La arquitectura industrial en un inventario de obras

Martes 13 de Julio de 2004

La aportación de la arquitectura a la industria es el tema central de la nueva publicación auspiciada por el Docomomo Ibérico, una entidad formada por profesionales del sector que se centran en la protección y la difusión del Movimiento Moderno. Los arquitectos Celestino García Braña, Susana Landrove y Ana Tostoes han documentado 160 obras significativas de España y Portugal en La arquitectura de la industria , un volumen de 324 páginas -85 dedicadas a ensayos y 210 de ilustraciones- que pretende analizar el papel de la industria en el desarrollo del Movimiento Moderno. Cinco de estas obras se hallan en Galicia y otras tres fueron diseñadas por un arquitecto gallego, Alejandro de la Sota.

Una de las aportaciones más significativas de los proyectos industriales fue el ensayo de nuevos materiales y su aplicación en arquitectura. Además, la búsqueda de la eficacia constructiva permitió el desarrollo de una nueva arquitectura, en la que los condicionantes simbólicos pasaron a un segundo plano, según recogen los autores del estudio. Las 160 obras fueron seleccionadas entre más de 300 entradas iniciales.

El propósito de este trabajo también es el de llamar la atención sobre una arquitectura poco conocida y, en muchos casos, escasamente valorada. Por tanto, el volumen propone miradas desde varios puntos de vista: la relación entre la arquitectura industrial y su entorno, así como los grandes complejos industriales y la construcción de servicios y poblados para trabajadores. La tipología de edificios es amplia: presas, fábricas, minas, talleres, mataderos, laboratorios, naves, almacenes, hangares e imprentas, entre otros, forman parte de este legado que ahora está documentado, imprescindible para su valoración.

Ejemplos gallegos:

LA PANIFICADORA. Vigo, 1924-1930. Manuel Gómez Román, arquitecto, y Otto Werner, ingeniero. El edificio tiene una presencia dominante en el paisaje de la ciudad y se ha intentado su derribo varias veces. Sus silos son un raro ejemplo de esta construcción en toda la Península.

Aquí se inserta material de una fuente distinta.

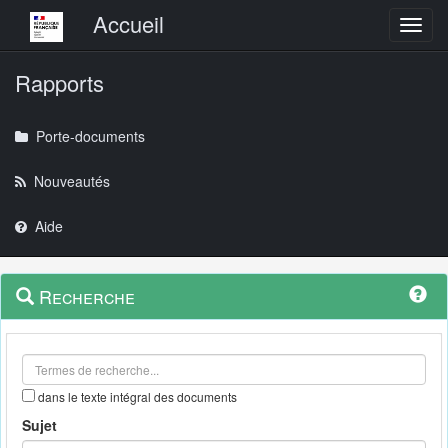
Menu principal
Accueil
Toggl
Rapports
Porte-documents
Nouveautés
Aide
Menu
Navigation
Recherche
contextuel
et
outils
annexes
dans le texte intégral des documents
Sujet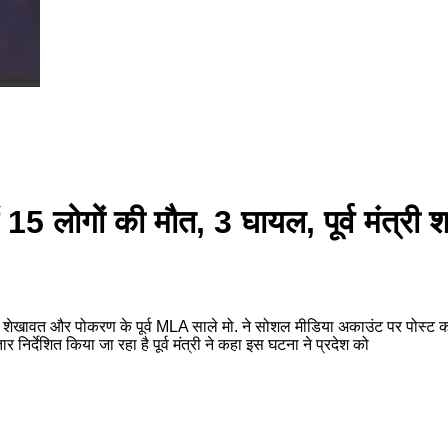
15 लोगों की मौत, 3 घायल, पूर्व मंत्री श
ेखावत और पोकरण के पूर्व MLA साले मो. ने सोशल मीडिया अकाउंट पर पोस्ट कर मत
 निर्देशित किया जा रहा है पूर्व मंत्री ने कहा इस घटना ने प्रदेश को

FÁBRICA DE LA CROSS. Pontevedra, 1954. Ingeniería Proquiber. El edificio de mayor interés es el espacio de almacenamiento. Su estructura de hormigón organiza espacialmente el conjunto. Destaca la cubierta curva de la nave central de arcos triarticulados.

FÁBRICA Y OFICINAS DE COCA COLA. A Coruña, 1960. Andrés Fernández-Albalat y Antonio Tenreiro, arquitectos. El edificio se concibe como una envoltura de vidrio y carpintería metálica que se asienta en un espacio ajardinado, con volúmenes sencundarios.

SUBESTACIÓN DEL EMBALSE DE BELESAR. 1959-1963. Juan Castañón de Mena, arquitecto. L. Yordi, ingeniero. Pieza notable de ingeniería y arquitectura. Su ubicación es fascinante: cuando el pantano está lleno parece flotar sobre las aguas y revela su condición de transparente.

GRANJA GANADERA. Paderne de Allariz, 1965. Alex Reilein y Javier Suances, arquitectos. El edificio se ha adaptado a su terreno y se fragmenta en tres cuerpos en función de la actividad. Se utilizan muros de piedra y bloques de fibrocemento, material de la cubierta.